◆ Selected excerpt
──────────

Sunday, June 7, 2015

Recursive Subquery Factoring and how to "de-LISTAGG" a list of strings

Recursive Subquery Factoring and how to De-listagg a list of strings
Have you ever used "recursive subquery factoring"? It is a fantastic new feature available since 11g release 2 and basically is subquery factoring with ... well, recursion! :-)

If you have never heard before about  "subquery factoring", then maybe you have used a "with subquery", which is the same thing. If you haven't ever used a "with subquery" then you should probably  read some relevant infο first before proceeding to this post, e.g., this post.

Many say that recursive subquery factoring is the replacement of "connect by" queries (aka "hierarchical queries"), since it is included in the SQL ANSI standard and indeed one can implement any type of hierarchical query with it. However, recursive factored subqueries are much more powerful and can be used in a much broader range of use cases.

──────────

◆ Data lines
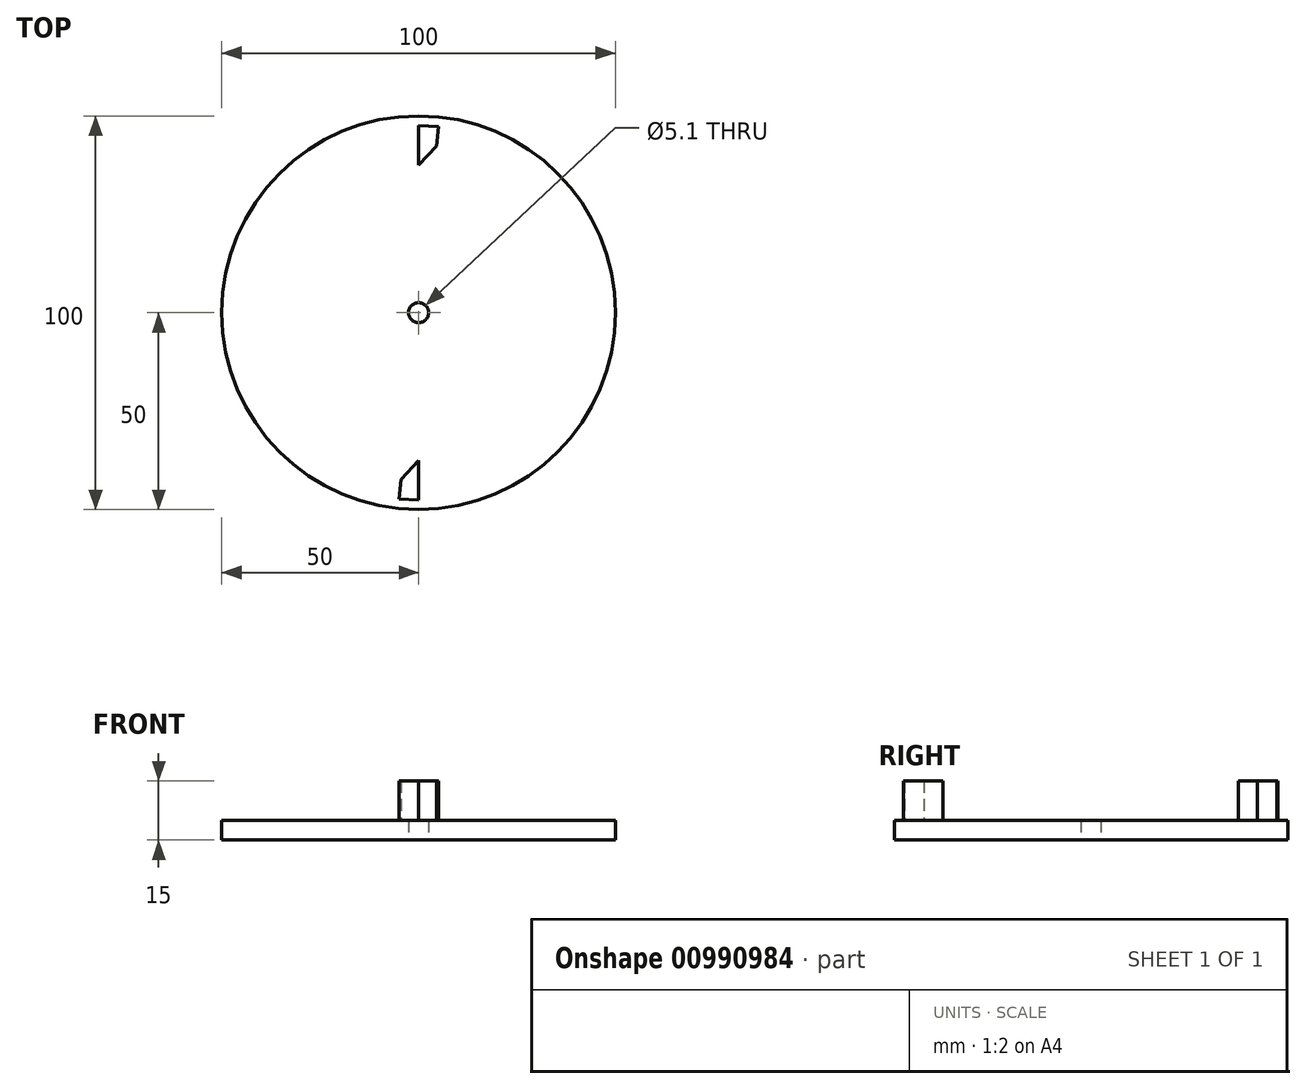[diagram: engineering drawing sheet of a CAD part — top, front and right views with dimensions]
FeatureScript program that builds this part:
annotation { "Feature Type Name" : "Feature", "Feature Type Description" : "" }
export const myFeature = defineFeature(function(context is Context, id is Id, definition is map)
    precondition{}
    {
        {
            var Q0;
            Q0=qCreatedBy(makeId("Top.planeOp"),FACE);
            var sketch = newSketch(context, id + "F0", { "sketchPlane" : qUnion([Q0])});
            skCircle(sketch, "E0", {"center": v(0, 0) * mm, "radius": 50 * mm});
            skCircle(sketch, "E1", {"center": v(0, 0) * mm, "radius": 2.55 * mm});
            skLineSegment(sketch, "E2", {"start": v(0, 49.94) * mm, "end": v(0, -49.94) * mm, "construction": true});
            skLineSegment(sketch, "E3", {"start": v(-15.61, -47.5) * mm, "end": v(15.61, -47.5) * mm, "construction": true});
            skCircle(sketch, "E4", {"center": v(0, 0) * mm, "radius": 47.5 * mm, "construction": true});
            skLineSegment(sketch, "E5", {"start": v(0, 0) * mm, "end": v(-5.26, -49.72) * mm, "construction": true});
            skSolve(sketch);
        }
        {
            var Q0;
            Q0 = qSketchRegion(id + "F0", true);
            extrude(context, id + "F1", {"entities" : qUnion([Q0]), "depth" : 5 * mm, "offsetDistance" : 25 * mm});
        }
        {
            var Q0;
            Q0=makeQuery(id+"F1.opExtrude","CAP_FACE",FACE,{"disambiguationData":[OSD([sQuery(id+"F0.wireOp",EDGE,"E0"),sQuery(id+"F0.wireOp",EDGE,"E1"),sQuery(id+"F0.wireOp",EDGE,"nrcRH9Lr-BUHX-WzhT-T5Kt-GjfWP7PtVsxk"),sQuery(id+"F0.wireOp",EDGE,"SAIIigb4-uInk-CD2I-8oU9-WajaqAXRIimh"),sQuery(id+"F0.wireOp",EDGE,"DxS7km8p-4tLx-IO32-nC6Z-gjxZCcnOAHh4"),sQuery(id+"F0.wireOp",EDGE,"X3iLT8yg-2PXE-DNtD-IR5C-jXUjXmiKGE2O"),sQuery(id+"F0.wireOp",EDGE,"f50f459c-82de-41c6-9814-dad84274bf13"),sQuery(id+"F0.wireOp",EDGE,"c1f580f5-98cc-4fd7-8b7c-4104b3eb98a7"),sQuery(id+"F0.wireOp",EDGE,"59ac1903-8a28-410f-9a9e-23b7377d0cfc"),sQuery(id+"F0.wireOp",EDGE,"c85b98ac-f18e-4bcc-a708-a0ba2dfc9529")])],"isStart":false});
            var sketch = newSketch(context, id + "F2", { "sketchPlane" : qUnion([Q0])});
            skLineSegment(sketch, "E6", {"start": v(0, -47.62) * mm, "end": v(0, -37.62) * mm});
            skLineSegment(sketch, "E7", {"start": v(0, -37.62) * mm, "end": v(-4.47, -42.39) * mm});
            skLineSegment(sketch, "E8", {"start": v(-4.47, -42.39) * mm, "end": v(-5, -47.36) * mm});
            skLineSegment(sketch, "E9", {"start": v(-5, -47.36) * mm, "end": v(0, -47.62) * mm});
            skLineSegment(sketch, "E10", {"start": v(0.05, 47.5) * mm, "end": v(0.05, 37.5) * mm});
            skLineSegment(sketch, "E11", {"start": v(0.05, 37.5) * mm, "end": v(4.52, 42.26) * mm});
            skLineSegment(sketch, "E12", {"start": v(4.52, 42.26) * mm, "end": v(5.05, 47.23) * mm});
            skLineSegment(sketch, "E13", {"start": v(5.05, 47.23) * mm, "end": v(0.05, 47.5) * mm});
            skLineSegment(sketch, "E14", {"start": v(0.05, 50) * mm, "end": v(0, -50) * mm, "construction": true});
            skSolve(sketch);
        }
        {
            var Q0;
            Q0=makeQuery(id+"F2.imprint","IMPRINT",FACE,{"disambiguationData":[TD([[makeQuery(id+"F2.imprint","IMPRINT",EDGE,{"derivedFrom":sQuery(id+"F2.wireOp",EDGE,"E10")}),1.0]])]});
            var Q1;
            Q1=makeQuery(id+"F2.imprint","IMPRINT",FACE,{"disambiguationData":[TD([[makeQuery(id+"F2.imprint","IMPRINT",EDGE,{"derivedFrom":sQuery(id+"F2.wireOp",EDGE,"E6")}),1.0]])]});
            extrude(context, id + "F3", {"entities" : qUnion([Q0, Q1]), "operationType" : NewBodyOperationType.ADD, "depth" : 10 * mm, "offsetDistance" : 25 * mm});
        }
    });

──────────

Reproduce the post on recursive subquery factoring word for word, from start to finish.

◆ Correct result
Sunday, June 7, 2015

Recursive Subquery Factoring and how to "de-LISTAGG" a list of strings

Recursive Subquery Factoring and how to De-listagg a list of strings
Have you ever used "recursive subquery factoring"? It is a fantastic new feature available since 11g release 2 and basically is subquery factoring with ... well, recursion! :-)

If you have never heard before about  "subquery factoring", then maybe you have used a "with subquery", which is the same thing. If you haven't ever used a "with subquery" then you should probably  read some relevant infο first before proceeding to this post, e.g., this post.

Many say that recursive subquery factoring is the replacement of "connect by" queries (aka "hierarchical queries"), since it is included in the SQL ANSI standard and indeed one can implement any type of hierarchical query with it. However, recursive factored subqueries are much more powerful and can be used in a much broader range of use cases.